REPUBLIKA.CO.ID, JAKARTA -- Survei dan rekomendasi yang dibuat Yayasan Lembaga Konsumen Indonesia (YLKI) terhadap produk air minum dalam kemasan (AMDK) dinilai tidak berdasarkan metode penelitian ilmiah. Dosen ilmu komunikasi, Satrio Arismunandar, mengkritisi survei dan rekomendasi tersebut.
Satrio melihat ada beberapa kerancuan dan kelemahan dalam penelitian yang dilakukan YLKI. Salah satu yang menjadi sorotan dari survei YLKI itu terkait objek yang disurvei. Dikatakannya, populasi survei post market adalah toko yang menjual AMDK galon, meliputi supermarket, minimarket, agen, dan warung.
“Seharusnya, populasi penelitian survei konsumen adalah seluruh konsumen yang pernah atau berlangganan dalam pengkonsumsian AMDK dan bukan toko penjualnya,” ucap Satrio dalam tulisannya di Kompasiana beberapa waktu lalu.
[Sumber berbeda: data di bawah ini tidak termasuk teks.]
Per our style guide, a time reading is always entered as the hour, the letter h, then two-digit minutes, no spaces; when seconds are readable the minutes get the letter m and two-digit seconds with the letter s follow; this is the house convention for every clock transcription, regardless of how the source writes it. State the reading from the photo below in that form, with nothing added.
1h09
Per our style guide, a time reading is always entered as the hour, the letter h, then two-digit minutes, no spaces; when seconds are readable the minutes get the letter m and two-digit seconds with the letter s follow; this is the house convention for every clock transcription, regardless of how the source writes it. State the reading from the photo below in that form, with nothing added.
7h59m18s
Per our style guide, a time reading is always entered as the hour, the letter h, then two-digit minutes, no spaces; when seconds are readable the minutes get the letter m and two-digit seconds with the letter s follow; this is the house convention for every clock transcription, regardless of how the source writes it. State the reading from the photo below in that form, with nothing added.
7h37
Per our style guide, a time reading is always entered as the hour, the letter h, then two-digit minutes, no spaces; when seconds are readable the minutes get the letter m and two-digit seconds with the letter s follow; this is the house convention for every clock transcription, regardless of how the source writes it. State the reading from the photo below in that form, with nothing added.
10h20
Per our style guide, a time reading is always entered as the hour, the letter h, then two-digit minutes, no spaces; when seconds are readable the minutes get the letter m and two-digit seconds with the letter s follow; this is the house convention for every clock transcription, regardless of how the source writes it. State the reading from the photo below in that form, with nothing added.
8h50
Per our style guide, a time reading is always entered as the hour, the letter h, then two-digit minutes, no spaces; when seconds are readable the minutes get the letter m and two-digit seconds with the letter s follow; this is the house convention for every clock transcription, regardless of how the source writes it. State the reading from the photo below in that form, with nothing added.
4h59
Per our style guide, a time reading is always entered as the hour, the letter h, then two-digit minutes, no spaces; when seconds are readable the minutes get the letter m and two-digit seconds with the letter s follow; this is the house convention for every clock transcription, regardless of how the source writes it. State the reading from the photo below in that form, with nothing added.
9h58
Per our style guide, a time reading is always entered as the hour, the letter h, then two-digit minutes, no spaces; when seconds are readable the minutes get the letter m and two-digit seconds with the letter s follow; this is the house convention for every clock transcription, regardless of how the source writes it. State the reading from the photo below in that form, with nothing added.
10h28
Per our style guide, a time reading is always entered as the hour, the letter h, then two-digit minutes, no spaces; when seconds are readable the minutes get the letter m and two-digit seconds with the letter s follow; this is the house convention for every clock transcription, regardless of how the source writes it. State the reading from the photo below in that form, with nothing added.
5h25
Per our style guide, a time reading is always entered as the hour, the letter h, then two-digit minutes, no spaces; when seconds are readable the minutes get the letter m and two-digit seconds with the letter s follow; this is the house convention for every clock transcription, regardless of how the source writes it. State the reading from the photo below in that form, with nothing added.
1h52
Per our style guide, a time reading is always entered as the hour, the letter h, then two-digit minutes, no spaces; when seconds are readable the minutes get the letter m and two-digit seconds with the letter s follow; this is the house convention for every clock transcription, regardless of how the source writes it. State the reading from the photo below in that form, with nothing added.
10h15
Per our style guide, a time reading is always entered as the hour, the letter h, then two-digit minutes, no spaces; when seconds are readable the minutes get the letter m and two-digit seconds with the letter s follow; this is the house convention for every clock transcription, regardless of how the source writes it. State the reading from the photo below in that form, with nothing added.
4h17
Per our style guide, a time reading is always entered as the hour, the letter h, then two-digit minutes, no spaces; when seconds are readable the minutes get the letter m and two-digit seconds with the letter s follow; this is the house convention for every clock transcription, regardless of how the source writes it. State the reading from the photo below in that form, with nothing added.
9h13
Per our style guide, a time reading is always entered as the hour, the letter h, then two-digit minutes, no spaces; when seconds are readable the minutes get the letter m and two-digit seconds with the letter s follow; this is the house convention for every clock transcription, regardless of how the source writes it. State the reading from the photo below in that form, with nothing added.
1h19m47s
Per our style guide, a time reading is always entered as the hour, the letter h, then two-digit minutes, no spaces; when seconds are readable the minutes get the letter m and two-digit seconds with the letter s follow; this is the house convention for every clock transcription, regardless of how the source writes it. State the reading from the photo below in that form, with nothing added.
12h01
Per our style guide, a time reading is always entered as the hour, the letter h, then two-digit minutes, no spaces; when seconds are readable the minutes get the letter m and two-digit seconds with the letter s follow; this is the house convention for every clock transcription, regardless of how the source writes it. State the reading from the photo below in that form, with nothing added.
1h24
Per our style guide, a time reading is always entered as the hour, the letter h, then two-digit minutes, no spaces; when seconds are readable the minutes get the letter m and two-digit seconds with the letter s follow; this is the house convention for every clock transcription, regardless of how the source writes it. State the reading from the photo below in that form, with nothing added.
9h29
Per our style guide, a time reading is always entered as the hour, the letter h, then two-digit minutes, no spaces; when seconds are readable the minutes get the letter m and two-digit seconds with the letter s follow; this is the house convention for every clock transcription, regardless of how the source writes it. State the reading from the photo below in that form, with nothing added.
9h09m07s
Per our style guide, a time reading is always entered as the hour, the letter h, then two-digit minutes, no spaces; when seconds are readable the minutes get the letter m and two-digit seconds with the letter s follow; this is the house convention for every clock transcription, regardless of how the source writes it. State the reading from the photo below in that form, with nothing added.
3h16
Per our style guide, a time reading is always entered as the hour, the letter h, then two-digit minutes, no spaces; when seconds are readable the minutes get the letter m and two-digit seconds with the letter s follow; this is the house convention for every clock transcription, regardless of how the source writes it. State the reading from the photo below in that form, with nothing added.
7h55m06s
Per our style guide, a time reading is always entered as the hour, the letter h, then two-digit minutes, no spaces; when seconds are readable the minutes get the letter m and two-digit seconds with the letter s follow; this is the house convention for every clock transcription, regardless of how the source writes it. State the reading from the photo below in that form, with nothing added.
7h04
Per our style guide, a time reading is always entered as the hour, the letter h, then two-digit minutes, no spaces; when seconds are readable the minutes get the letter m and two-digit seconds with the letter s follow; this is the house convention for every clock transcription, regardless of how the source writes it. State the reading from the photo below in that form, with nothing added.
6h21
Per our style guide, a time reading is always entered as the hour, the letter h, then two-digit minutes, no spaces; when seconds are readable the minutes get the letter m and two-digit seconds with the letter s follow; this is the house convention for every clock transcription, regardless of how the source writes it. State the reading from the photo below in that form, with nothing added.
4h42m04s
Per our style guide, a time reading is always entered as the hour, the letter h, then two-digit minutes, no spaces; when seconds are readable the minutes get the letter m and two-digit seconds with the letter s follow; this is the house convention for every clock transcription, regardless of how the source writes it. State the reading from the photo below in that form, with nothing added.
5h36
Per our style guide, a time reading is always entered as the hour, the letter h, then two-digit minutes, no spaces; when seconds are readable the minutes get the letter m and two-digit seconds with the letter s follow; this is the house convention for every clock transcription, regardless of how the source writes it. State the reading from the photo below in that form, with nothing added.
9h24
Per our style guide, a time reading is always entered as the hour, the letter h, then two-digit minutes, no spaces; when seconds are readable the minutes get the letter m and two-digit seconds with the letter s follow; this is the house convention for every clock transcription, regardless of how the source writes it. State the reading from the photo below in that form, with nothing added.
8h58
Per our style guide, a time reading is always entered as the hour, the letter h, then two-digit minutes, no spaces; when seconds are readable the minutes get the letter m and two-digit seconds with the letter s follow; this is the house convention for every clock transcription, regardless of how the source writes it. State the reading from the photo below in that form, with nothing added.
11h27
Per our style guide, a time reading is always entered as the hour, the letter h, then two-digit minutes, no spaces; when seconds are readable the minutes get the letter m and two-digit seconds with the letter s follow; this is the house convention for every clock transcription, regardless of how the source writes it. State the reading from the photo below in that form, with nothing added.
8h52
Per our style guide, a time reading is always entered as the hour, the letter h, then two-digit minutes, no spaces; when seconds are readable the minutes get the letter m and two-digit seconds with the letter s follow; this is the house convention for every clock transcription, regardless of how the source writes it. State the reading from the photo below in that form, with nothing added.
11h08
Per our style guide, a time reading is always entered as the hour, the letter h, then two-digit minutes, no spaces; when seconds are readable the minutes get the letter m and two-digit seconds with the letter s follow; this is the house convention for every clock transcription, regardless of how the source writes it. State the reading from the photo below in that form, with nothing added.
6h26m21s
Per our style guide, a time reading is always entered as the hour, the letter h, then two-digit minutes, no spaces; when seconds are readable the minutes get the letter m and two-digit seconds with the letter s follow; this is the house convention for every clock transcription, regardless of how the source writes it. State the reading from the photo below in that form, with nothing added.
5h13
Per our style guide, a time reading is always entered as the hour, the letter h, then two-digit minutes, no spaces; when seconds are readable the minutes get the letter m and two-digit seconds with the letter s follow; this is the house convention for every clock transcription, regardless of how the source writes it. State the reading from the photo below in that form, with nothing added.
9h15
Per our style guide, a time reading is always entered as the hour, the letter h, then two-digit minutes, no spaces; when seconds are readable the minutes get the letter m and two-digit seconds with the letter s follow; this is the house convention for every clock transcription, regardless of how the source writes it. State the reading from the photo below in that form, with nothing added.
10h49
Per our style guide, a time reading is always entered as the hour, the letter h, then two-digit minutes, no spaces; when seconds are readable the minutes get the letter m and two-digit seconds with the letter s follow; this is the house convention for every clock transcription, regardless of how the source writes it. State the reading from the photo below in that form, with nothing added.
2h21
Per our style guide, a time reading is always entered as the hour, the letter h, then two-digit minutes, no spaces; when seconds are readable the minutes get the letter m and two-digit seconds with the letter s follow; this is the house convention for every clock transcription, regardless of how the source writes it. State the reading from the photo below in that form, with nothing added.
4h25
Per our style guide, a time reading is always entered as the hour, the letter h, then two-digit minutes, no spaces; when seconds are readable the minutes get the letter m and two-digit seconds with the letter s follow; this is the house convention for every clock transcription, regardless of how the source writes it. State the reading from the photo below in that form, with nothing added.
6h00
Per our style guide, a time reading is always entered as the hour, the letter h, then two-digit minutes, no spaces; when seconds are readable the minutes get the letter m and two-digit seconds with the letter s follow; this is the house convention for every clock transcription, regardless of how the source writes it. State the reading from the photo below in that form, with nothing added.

Ia telah dikonfirmasi mengenai tulisan tersebut.
Menurut Satrio, survei itu hanya untuk membuat opini negatif terhadap AMDK galon guna ulang. “Opini seperti ini tidak bisa dijadikan dasar untuk membuat kesimpulan tentang sesuatu fakta yang harus diukur dengan alat atau instrumen yang tepat, yang bisa dipertanggungjawabkan secara ilmiah,” katanya.
Selain itu, Satrio mengatakan, kesimpulan yang menyebutkan bahwa AMDK galon guna ulang yang terpapar sinar matahari akan menimbulkan migrasi zat BPA ke air minumnya, dinilai tidak objektif. Alasannya, kesimpulan seperti itu harus diukur dengan alat tertentu, dan bukan sekadar opini.
Bahkan, Satrio menegaskan, untuk mengukur keterpaparan sinar matahari pun juga perlu ketersediaan alat ukur dan penguasaan teknis tersendiri, yang masyarakat awam tidak paham dan tidak bisa melakukannya. "Ini harus dilakukan oleh orang yang ahli atau profesional di bidangnya,” katanya.
Satrio mengatakan, dalam penelitian ilmiah harus ada batasan yang jelas untuk pengertian terpapar sinar matahari. “Apalagi jika mau mengklaimnya hingga ke tahap yang berisiko pada kesehatan konsumen,” ucapnya.
Dia mencontohkan seperti apakah terpapar matahari pada pukul 6.30 pagi bisa disamakan dengan terpapar matahari pukul 12.00. Lalu berapa lama AMDK galon guna ulang harus terpapar sinar matahari dan berapa sebetulnya suhu maksimal yang bisa terjadi sehingga bisa dikategorikan berisiko bagi kesehatan konsumen.
“Hal-hal semacam ini lazim dalam penelitian ilmiah, tetapi tidak tercakup dalam survei YLKI itu. Karenanya, survei itu tidak bisa dijadikan landasan untuk membuat kesimpulan ataupun rekomendasi,” ujar Satrio. "Ini bisa berdampak negatif dan merugikan banyak pihak termasuk masyarakat."
Galon Polikarbonat Tahan Panas
Sebelumnya, Pakar Teknologi Pangan dari Institut Pertanian Bogor (IPB), Dr Eko Hari Purnomo, dan Ivan Hadinata Rimbualam dari Teknik Kimia Institut Teknologi Bandung (ITB) menegaskan bahwa plastik polikarbonat (PC) relatif tahan panas. Titik leleh plastik jenis ini berada di kisaran 265 – 267 derajat celcius.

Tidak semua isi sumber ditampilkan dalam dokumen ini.